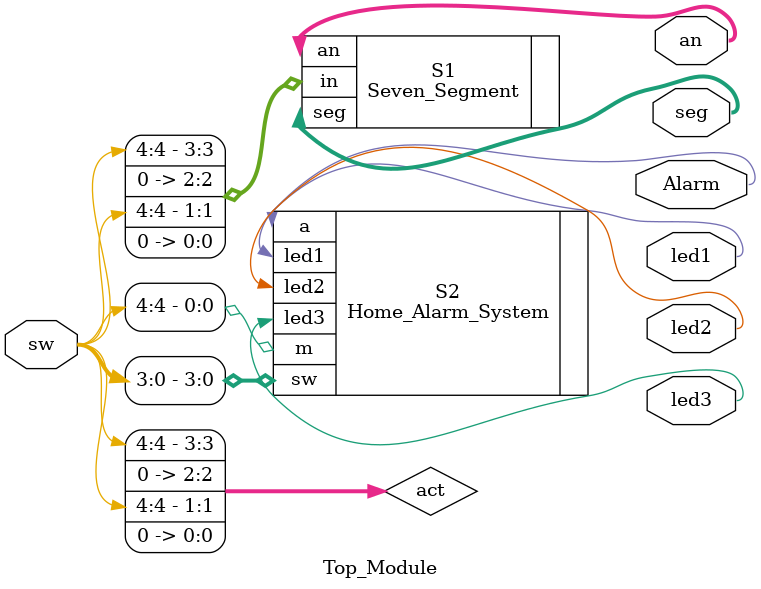
<source format=sv>
`timescale 1ns / 1ps

module Top_Module(input logic [4:0] sw,           // Switch inputs
                                  output logic Alarm,            // Alarm signal
                                  output logic [3:0] an,         // 7-segment anode control
                                  output logic [6:0] seg,       // 7-segment display segments
                                  output logic led1,led2,led3);  //Indicator LEDs
logic [3:0] act;                  // Internal signal for 7-segment input
assign act = {sw[4], 1'b0, sw[4], 1'b0}; // Generate a pattern based on `sw`

// Instantiate submodules
Seven_Segment S1(.in(act),.seg(seg),.an(an));
Home_Alarm_System S2(.sw(sw[3:0]),.m(sw[4]),.a(Alarm),.led1(led1),.led2(led2),.led3(led3));

endmodule
</source>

TASK ITEM
Which lines of the data contain the word "input"? Copy each one.

EXERCISE SOLUTION
module Top_Module(input logic [4:0] sw,           // Switch inputs
logic [3:0] act;                  // Internal signal for 7-segment input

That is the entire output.